A year after winning the White House, the unbelievable is the new normal.
It’s been a year since what was inconceivable became real: the arrival in the White House of Donald Trump, an extravagant millionaire and incompetent charlatan who seized power with his nationalist-populist rhetoric, reflecting the generalized anti-establishment sentiment in ailing post-Great Recession democracies. The 45th president of the United States talks nonsense, promises biblical punishments for enemies of the country, chastises allies. But fortunately, his actions don’t match up to his feverish rhetoric.
The world hasn’t suffered an apocalypse, not even the nuclear apocalypse with which Trump threatened North Korea; Trump hasn’t built an insurmountable wall to close the border with Mexico; he hasn’t thrown out millions of undocumented immigrants. These days, we accept the unbelievable fact that the world’s only real superpower is in Trump’s hands as if it were something almost ordinary. The nightmare has become the new normal. We’re making a mistake, because Trump’s presidency isn’t a reality show, nor is the White House an adult day care center. The cartoonish situation is real. Trump’s presidency is already doing harm, and it’s left the international order without a point of reference. The United States has lost its value, at the same time Trump declares his admiration for the new czar Vladimir Putin or for emperor Xi Jinping. Occupation of the White House by a “botarate,” someone who lacks judgment and who acts foolishly and irrationally, won’t come without a price.
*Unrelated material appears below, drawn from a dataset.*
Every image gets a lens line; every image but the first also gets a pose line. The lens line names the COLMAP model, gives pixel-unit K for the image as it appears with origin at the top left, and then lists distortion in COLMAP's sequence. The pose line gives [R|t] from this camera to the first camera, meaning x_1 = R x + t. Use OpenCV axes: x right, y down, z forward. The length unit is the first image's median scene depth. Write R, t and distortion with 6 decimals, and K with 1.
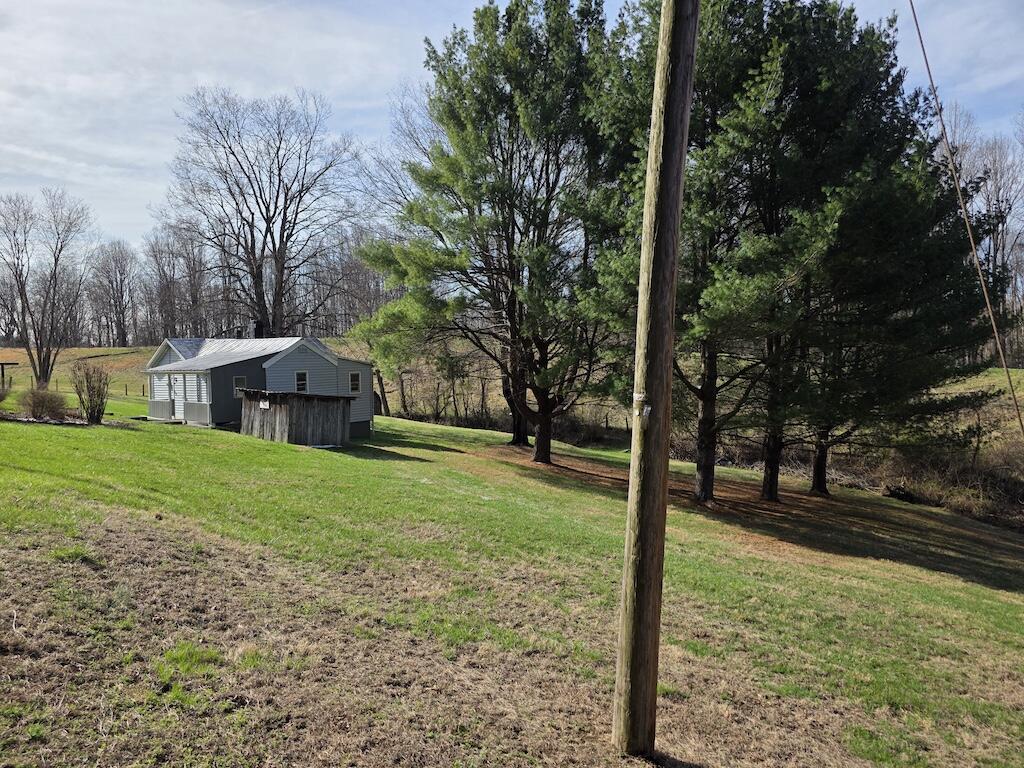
lens RADIAL K [[672.4, 0, 510.0], [0, 672.4, 380.6], [0, 0, 1]] dist [0.044552, -0.033681]
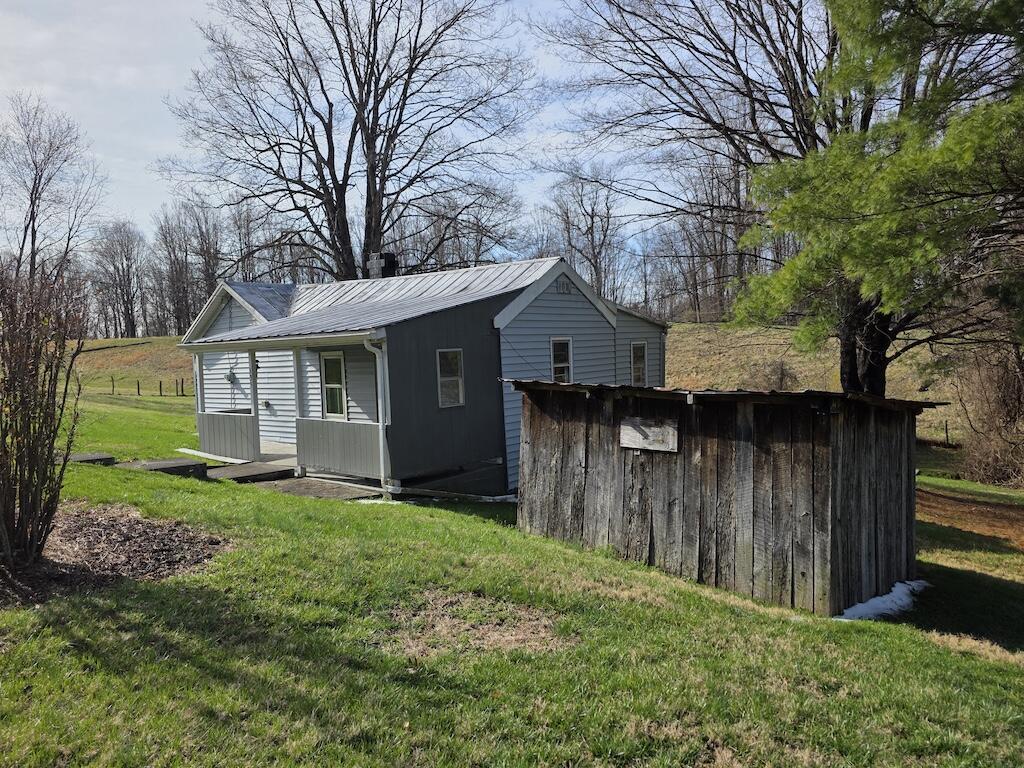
lens RADIAL K [[672.4, 0, 513.3], [0, 672.4, 388.7], [0, 0, 1]] dist [0.044552, -0.033681]
pose [[0.999869, -0.014163, -0.007875, -0.187721], [0.014338, 0.999639, 0.022713, 0.004183], [0.007551, -0.022823, 0.999711, 0.328806]]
We’re too focused on his crazy tweets. There are more than 36,000 of them, and he has 41.7 million followers, but by fixating on Twitter, we’re missing the bigger picture. Why should Trump care about the editorials that appear in The New York Times? His supporters in Middle America still stand by him because he skillfully understood the cultural, demographic, economic and xenophobic anxieties of poorly educated whites afraid of terrorism. He promised them he would bring back America, an imaginary, overwhelmingly white Anglo-Saxon country that only exists as a nostalgic ideal. Trump doesn’t heed advice; he works on intuition. He’s unaware of his own ignorance, and the presidency hasn’t changed him. It’s surprising to see his love for the military men who make up his royal guard. Three generals − one from the Pentagon, one from the National Security Council and one who is the chief of staff − try to bring order to a dysfunctional White House, and contain the unpredictable impulses of the commander in chief.
Trump has managed to blur the line between truth and fiction. But the economy is growing by 3 percent, unemployment is at a low (4.1 percent), an average of 270,000 jobs are being created each month, and the stock market has reached new highs. Who cares that Trump’s turned the White House into a family business, that he’s encouraging the far right, that he’s undoing the regulatory system? Who cares about the United States abandoning its global responsibilities and becoming the only country in the world to leave the Paris climate agreement? Trump’s voters don’t care about all this. We’ll have Trump around for a while.